OTHER VEGAN GLUTEN-FREE COOKIE RECIPES:
- Crispy Vegan Chocolate Chip Cookies
- Cashew Butter Chocolate Chip Cookies
- Best Vegan Chocolate Chip Cookies rated BEST chocolate chip cookies by readers!
- Pecan Butter Chocolate Chip Cookies….not gluten-free, but you can always try an all-purpose gluten-free blend like King Arthur flour.
- Dark Chocolate Molasses Cookies
- Vegan Gluten-free Oatmeal Chocolate Chip Cookies
- Vegan Peanut Butter Chocolate Chip Cookies
- Grain-Free Chocolate Chip Cookies
- Vegan Lemon Cookies
- Vegan Orange Chocolate Chip Cookies
- Coconut Butter Gingersnaps
Vegan Pumpkin Chocolate Chip Cookies
These Vegan and Gluten-Free Pumpkin Chocolate Chip Cookies are so fudgy, moist, gluten-free, dairy-free and oil-free. They are just 8 ingredients and take just 10 minutes to prepare.
- 1/4 cup (60g) pumpkin puree (I used canned, make sure it is plain pumpkin and not pumpkin pie)
- 1/2 cup (160g) pure maple syrup
- 1/2 cup (128g) roasted creamy almond butter (See NOTES for sub)
- 2 teaspoons (10g) vanilla extract
- 1 1/4 cups (150g) superfine oat flour
- 1 tablespoon + 1 teaspoon pumpkin pie spice
- 1/2 teaspoon baking soda
- 1/4 teaspoon fine salt
- 1/2 cup (120g) mini dairy-free chocolate chips (I used Enjoy Life brand)
- Pumpkin pie spice is a blend of cinnamon, nutmeg, allspice, ginger and cloves and is sold at most grocery stores in the baking/spice isle. If you can't find any, combine the following well with a fork and then add just 1 tbsp + 1 teaspoon to the recipe: 1 tablespoon cinnamon, 1/2 teaspoon ground ginger (I use roasted ginger so it is very strong), 1/4 teaspoon allspice, 1/8 teaspoon nutmeg, 1/8 teaspoon ground cloves. This is the blend I came up with that I love, feel free to adjust if you like.
- I use this scale.
Preheat an oven to 350°F (177°C) and line a sheet pan with parchment paper.
To a large bowl, combine the pumpkin, syrup, almond butter and vanilla and stir well until completely smooth. Set aside.
To a medium bowl, add the oat flour, pumpkin pie spice, baking soda and salt and whisk well.
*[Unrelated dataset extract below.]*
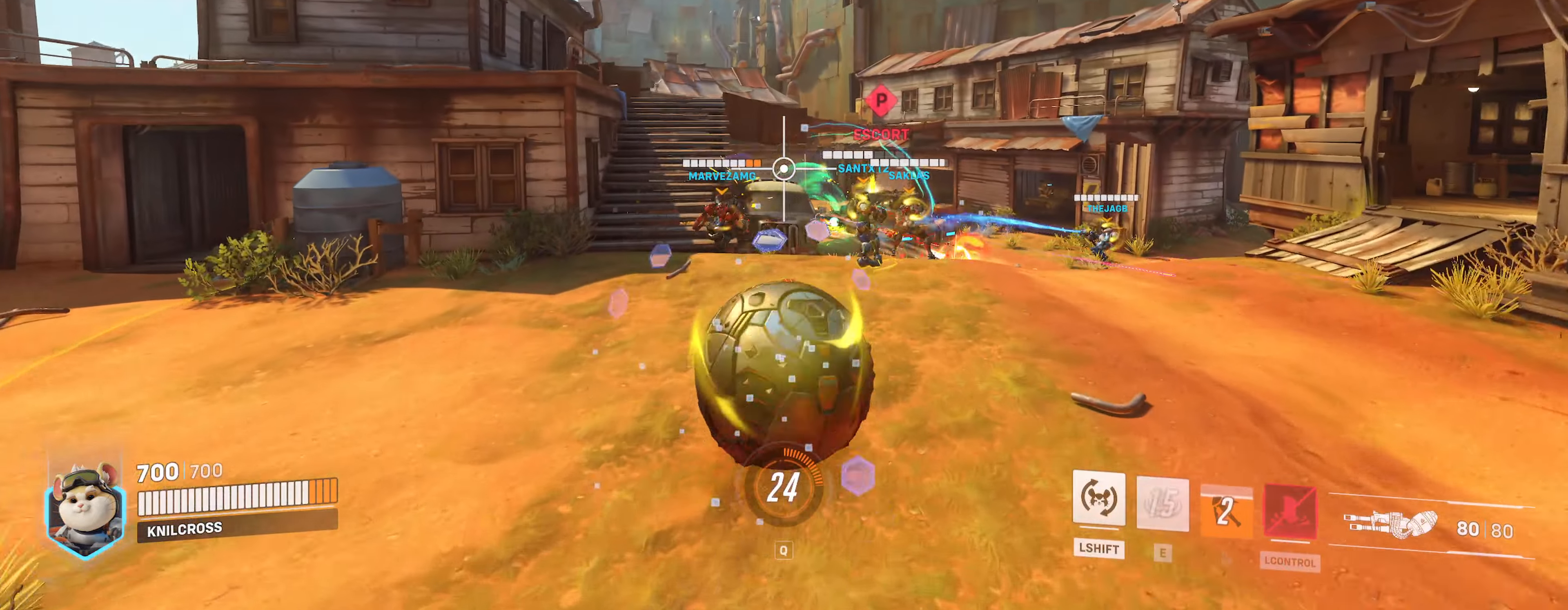
{"keys": ["d", "w"], "mouse": [], "events": []}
Add the dry to the wet ingredients, with the chocolate chips, and stir until it all comes together into a sticky, wet and cohesive batter.
Use a cookie scooper to drop about 2 tablespoons worth of batter onto the pan, spacing each cookie about 2 inches apart. Now, the batter will be too sticky to press down with parchment paper or your fingers. So, you will need to dip your fingertips in water repeatedly to press down each cookie to about 1/4 inch thick. Doing this in a circular patting motion helps flatten them evenly. Keep fingertips moist to form a round shape along the edges of each cookie. Please refer to photo.
Place extra chocolate chips on top if desired. Bake for 10-13 minutes, until puffed up and the edges are turning golden brown. I went for 12 minutes.
Cool on the pan for 10 minutes before removing with a spatula (not your hand) to a cooling rack. They will firm and crisp up as they cool. Store in a sealed cookie box or dish. They will soften by the next day but are still delicious.
A superfine oat flour will yield the best texture and form the batter correctly. I like to use Bob's Red Mill oat flour for baking.
For nut-free, you can sub the almond butter for sunbutter. Just keep in mind, sunbutter has a stronger flavor profile and will be detectable in the end flavor.